Раскидала Наденьку и Молотилова в разные стороны перестроечная волна…
В приемной было относительно светло - свет сюда проникал через пыльное стекло, трещины на котором были заклеены скотчем. Как позже узнал Альфред, это было единственное застекленное окно на фасаде взрывного цеха. От одного угла к другому (по диагонали) был натянут провод, на котором сушились штаны камуфляжной расцветки и белая футболка с красной надписью на английском. На стенах висели плакаты, призывающие рабочего быть бдительным и одновременно повышать производительность труда. Ну что ж, подумал Альфред, одно другому не мешает. Из мебели здесь, если не считать листа ДСП, установленного на кирпичных подпорках и служащего, по-видимому, хозяину столом, была только лавка, на которой он сидел и буржуйка, на которую
Сидоров уже поставил открытую банку тушенки и черный закопченный котелок с водой. На лист ДСП Сидоров постелил газету, поставил на нее литровую банку с коричневыми переросшими солеными огурцами и полиэтиленовый пакет с подсохшими изогнутыми кусками черного хлеба.
– Можно было бы супчик организовать, да у меня корнеплоды закончились, - вздохнул Сидоров.
– Конечно, можно и с одними макаронами, но это не суп, а баланда. Сегодня планировал картофана и морковки с луком добыть, но тебя неожиданно встретил… Зато у меня бананы есть.
– Он вытащил откуда-то из угла гроздь почерневших бананов, штук пять.
– Как ты к бананам относишься, а, Альфред?
Альфред хотел ответить, что к бананам он относится вполне положительно и что он вообще в вопросах питания человек толерантный, особенно, учитывая его теперешнее положение, но тут в дверь деликатно поскреблись.

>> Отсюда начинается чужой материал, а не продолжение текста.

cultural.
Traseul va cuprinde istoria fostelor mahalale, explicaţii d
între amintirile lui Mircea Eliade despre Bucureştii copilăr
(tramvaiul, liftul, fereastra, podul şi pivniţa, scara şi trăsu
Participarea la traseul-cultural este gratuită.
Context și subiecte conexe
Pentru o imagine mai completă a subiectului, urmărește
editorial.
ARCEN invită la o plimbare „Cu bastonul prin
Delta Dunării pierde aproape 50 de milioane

– Заходи, Окрошка, - громко сказал Сидоров.
– Принес?
Окрошка запрыгнул в приемную на одной ноге, костыли он, по-видимому, оставил в своей норе, но и без них Окрошка был устойчив, как оловянный солдатик Андерсена. Халат и импровизированную чалму он тоже снял и сейчас предстал перед
Сидоровым и Альфредом во
– О!
– протянул он Сидорову бутылку.
– Как приказывали, Ляксеич.
Сидоров критически посмотрел на Окрошку, принял из его руки бутылку и сказал, цокнув языком:
– Красавец! Где такую одежку надыбал?
– Гуманитарная помощь из Канады. Вчера в миссии раздача была. Мне, как постоянному клиенту лучшее дали.
– Ну, ладно, ты иди, Окрошка, отлеживайся, - отпустил его Сидоров.

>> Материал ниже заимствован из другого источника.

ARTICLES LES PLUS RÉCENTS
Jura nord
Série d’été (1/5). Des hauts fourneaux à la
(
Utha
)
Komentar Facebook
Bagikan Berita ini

– Полечиться бы…, - неуверенно сказал Окрошка.
Сидоров вздохнул, взял с подоконника щербатый чайный бокал и набулькал Окрошке граммов сто. Окрошка, вытянувшись в струнку и удерживая равновесие, выпил, крякнул и, поблагодарив 'Ляксеича', упрыгал из приемной. Сидоров сходил в кабинет, принес оттуда деревянный ящик и, придвинув его к столу, уселся и разлил водку по емкостям.
– Ну? Не чокаясь. Царствие небесное рабе божьей Катерине. Пусть земля ей пухом будет.

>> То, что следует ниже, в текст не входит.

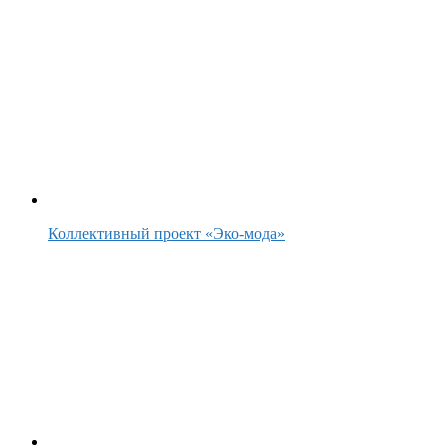
Коллективный проект «Эко-мода»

– Сидоров выпил залпом, а Альфред вливал в себя водку медленно и при этом глухо стучал зубами о край эмалированной кружки. Закусили.
– Ты ешь, ешь, Альфред. Не стесняйся.
– Спасибо…
Сидоров есть не хотел, утром плотно позавтракал, банку сайры съел и два вареных яичка, да кружку крепкого чая выпил. А Альфред был очень голоден, и поэтому ел много и торопливо, одновременно запихивая в рот и тушенку с хлебом, и огурец и банан. Как бы плохо ему не стало, подумал Сидоров, и хотел уже было слегка его тормознуть, напомнить о вреде переедания после длительной голодовки, но Альфред вдруг остановился сам и откинулся спиной на батарею.
– Все. Хватит, - объявил он.
– Так можно и заворот кишок получить.
– Давно голодаешь?
– поинтересовался Сидоров.
– Не знаю. Не помню… Дня три, наверное, совсем ничего не ел.
Сегодня что у нас? Какой день?
– Среда сегодня. Второе ноября.
– Среда…, - задумчиво повторил Альфред.
– Катеньку в среду убили. Девятнадцатого октября…
И заплакал Альфред, затрясся весь. Полез в карман, достал оттуда грязный носовой платок и стал громко сморкаться. Сидоров плеснул водки.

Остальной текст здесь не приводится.